Containers are packaged with codes and dependencies that can run in different computing environments quickly and reliably. Moreover, the greater portability offered by containers improves the scalability and flexibility of any IT architecture, while acting as a steppingstone toward more advanced cloud-focused architectures. Given the myriad benefits, container adoption is expected to grow throughout the application life cycle. Independent analyst firms forecast that 70% of organizations, globally, would be running more than two containerized applications in production by 2023, a staggering jump from less than 20% in 2019.

And while this helps enterprises secure their present goals of digitization, it also holds the potential to create a productive and resilient future. Companies are slowly but resolutely moving beyond the traditional usages of containerization toward a wider spectrum of usage. Containerization is moving past web applications to updating more traditional applications such as databases, custom applications, and Business Intelligence/Analytics. At the same time, early adopters that prioritized easy-to-containerize applications, such as microservices, are increasingly using containerization for transforming and modernizing older, monolithic applications as well.

As containerized applications have established benefits of enhanced portability, simplicity, and the streamlining of installation, upgrade, and rollback processes, this will improve the adaptability and cost efficiency of the legacy applications. For example, Dell Inc. has successfully used Docker containers to containerize a monolithic systems management tool that was over two decades old. The update process with Docker containers was carried out while the system was fully functional, leaving no additional footprint on the host.

To sum up, containers technology and containerization as a process can serve as a way forward for enterprises that are attempting to induce efficiency, scalability, and flexibility into their workflows. While this will go a long way in their quest for attaining digitization, the responsibility lies just as squarely on the business leaders to make the right choices to ensure that they leverage these advantages and meet their business goals.

Containers technology and containerization as a process can definitely serve as a way forward for enterprises that are attempting to induce efficiency, scalability, and flexibility into their workflows

Countering Challenges with Red Hat

The primary challenge for enterprises is to align container implementation with their organizational structure and objectives. Red Hat is an open-source, open standards-based, community-driven technology company. As a result, it can assist organizations implement containerization by participating in and innovating from within open-source communities. This is the best way to accelerate innovation and benefit from open-source development models and principles that helped shape the technology.

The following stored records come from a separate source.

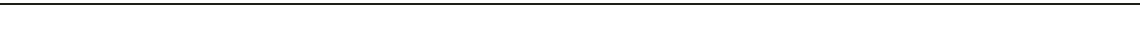
Fig. 3 RamDA-seq analyses of cell differentiation. a A diffusion map of the cells collected over time and colored by the sampling time points. DC, diffusion component. The numbers in parentheses represent the number of cells. b Heat maps of the expression levels of non-poly(A) (left) and the other (right) transcripts. Rows are ordered and colored by clusters. Columns are ordered by pseudotime and colored by sampling time points. Smoothed values are transformed to Z -scores for each row. Raw values are scaled from 0 to 1 for each row. c (Left) Averaged expression pro fi le for each cluster. The x -axis represents pseudotime. Thin, colored areas represent SDs. The numbers before and after the slash in the parenthesis represent the numbers of non-poly (A) transcripts and all transcripts included in each cluster, respectively. (Right) Expression pro fi le of the representative transcript for each cluster. Each black curve represents a fi tted generalized additive model. d Expression pro fi les of two unannotated intergenic non-poly(A) transcripts measured by RamDA-seq (left) and single-cell preampli fi cation RT-qPCR (scRT-qPCR) (right). e (Top) Expression pro fi les of Neat1-001 measured by RamDA-seq (left) and scRT-qPCR (right). The x -axes represent pseudotime. (Bottom) Coverage plot of RamDA-seq at the Neat1 locus. The upper heat map represents the read coverage at the single-cell level. The middle plots represent the coverage averaged for cells at each time point as well as those of rdRNA-seq and paRNA-seq. Gene models are shown at the bottom. The arrowhead indicates the position of the qPCR primer. f The read coverage of the region common to both Neat1-001 and Neat1-002 (common) and the region speci fi c to Neat1-001 . The read coverage was normalized to the average of all cells. The asterisk indicates signi fi cant difference between two regions (Wilcoxon signed-rank test, p -value < 0.001 after Bonferroni correction). The center line, and lower and upper bounds of each box represent the median, and fi rst and third quartiles, respectively. The lower (upper) whisker extends to smallest (largest) values no further than 1.5 × IQR from the fi rst (third)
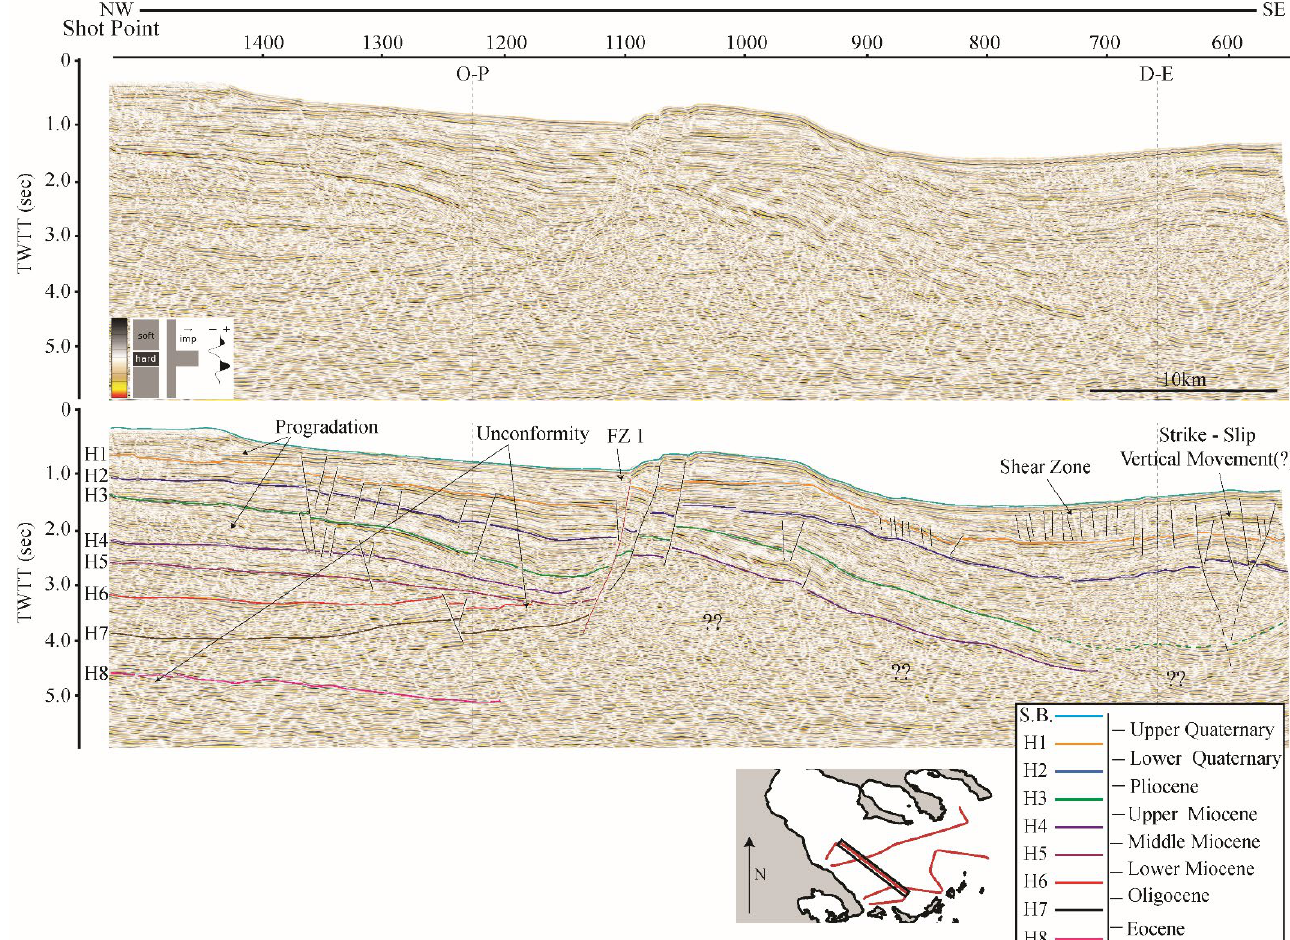
Figure 5. Seismic Line ΝΟ . Left part: un-interpreted regional seismic profile. Right part: interpreted seismic section with highlighted key horizons and the most prominent tectonic elements.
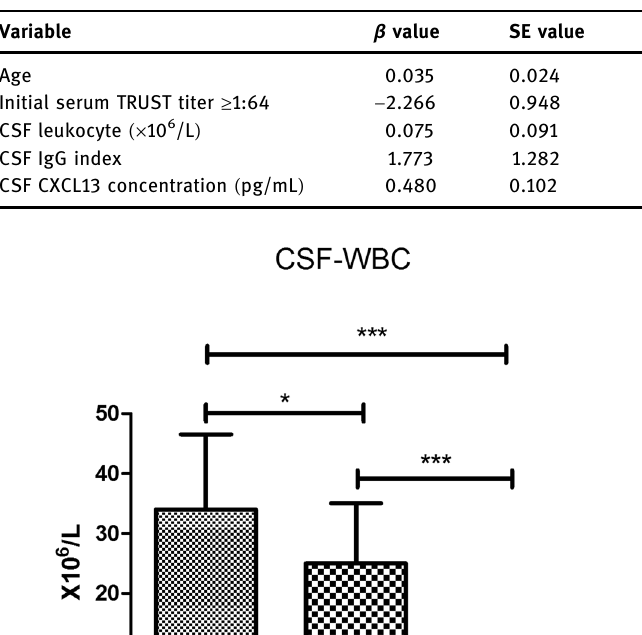
Table 4: Multivariate binary logistic regression analysis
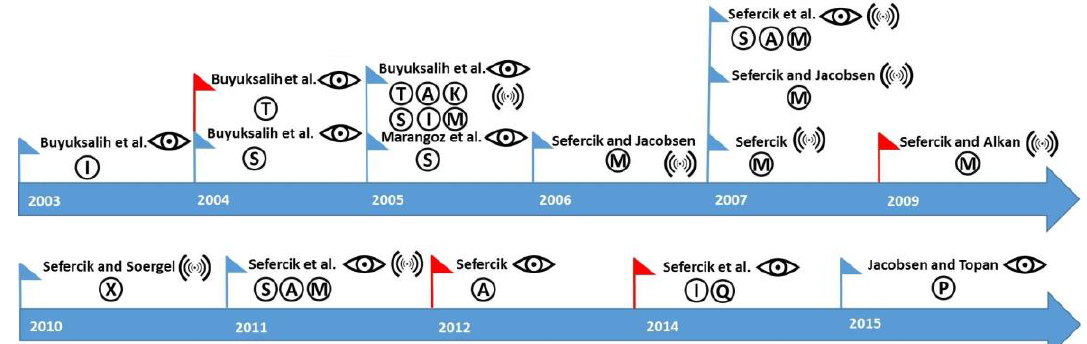
Figure 4. Summary of previous studies of DEM generation and validation.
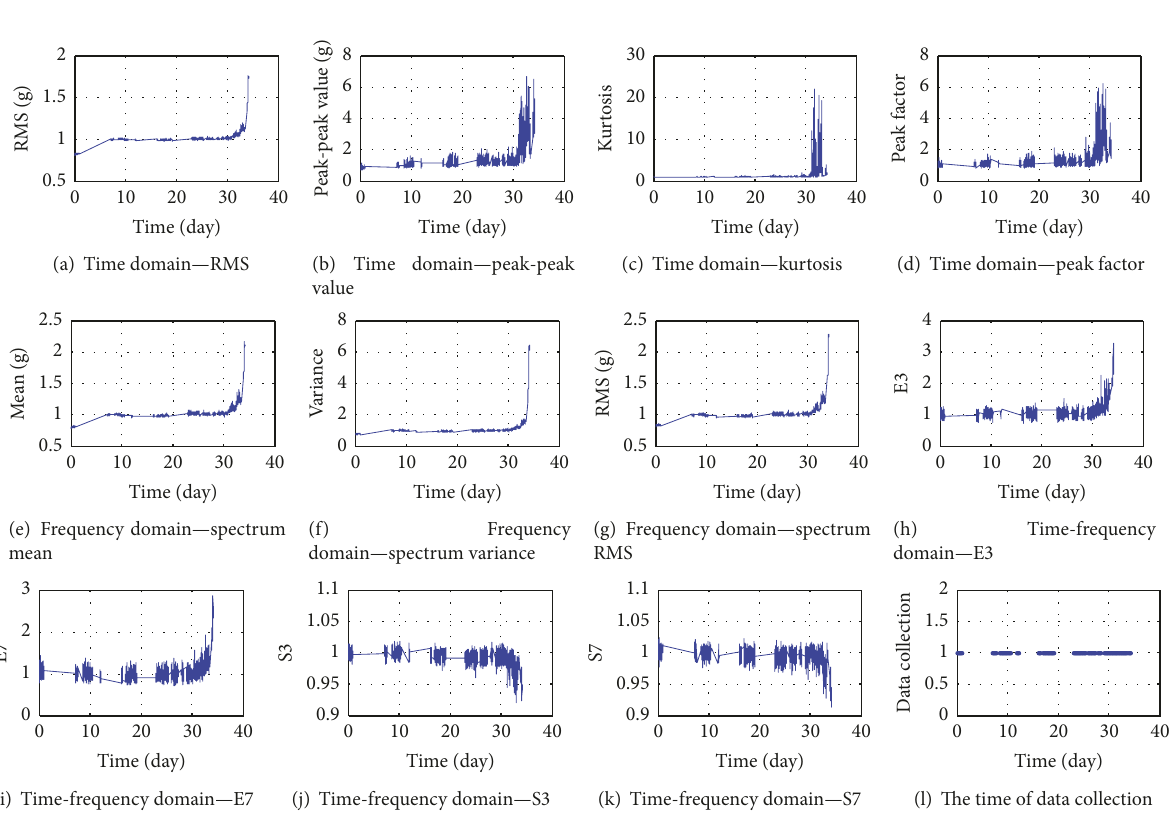
Figure 5: High test lifetime relative feature data (overall degradation process). Table 2: Point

Furthermore, Red Hat provides an integrated container platform that can be implemented in two ways—as a fully orchestrated and multi-container application as well as a standard workload. Red Hat can be instrumental in helping enterprises develop the practices, culture, and tools that are needed to modernize existing applications and build new ones efficiently and effectively.

The HCL Approach

The containerization team at HCL has been carefully curated with the perfect mix of experience and expertise. As a Kubernetes certified provider and a CNCF gold member, the HCL team is trained, accredited, and certified on Red Hat and several other container platform technologies, such as OpenShift and Tanzu. Our dedicated COE is focused on Red Hat Openshift, Public Cloud K8S offerings, and associated products.

We have the digital capabilities to design, build, migrate, and operate OpenShift platform deployed to on-premise or public/hybrid cloud. We also offer flexible delivery models that are highly customizable per specific requirements. And finally, our strong presence in large customer account bases has helped numerous organizations through their container platform journey. Our torchbearers can lead organizations toward a fortified digital foundation and enrich their digital experiences with next-gen implementations of digital technologies.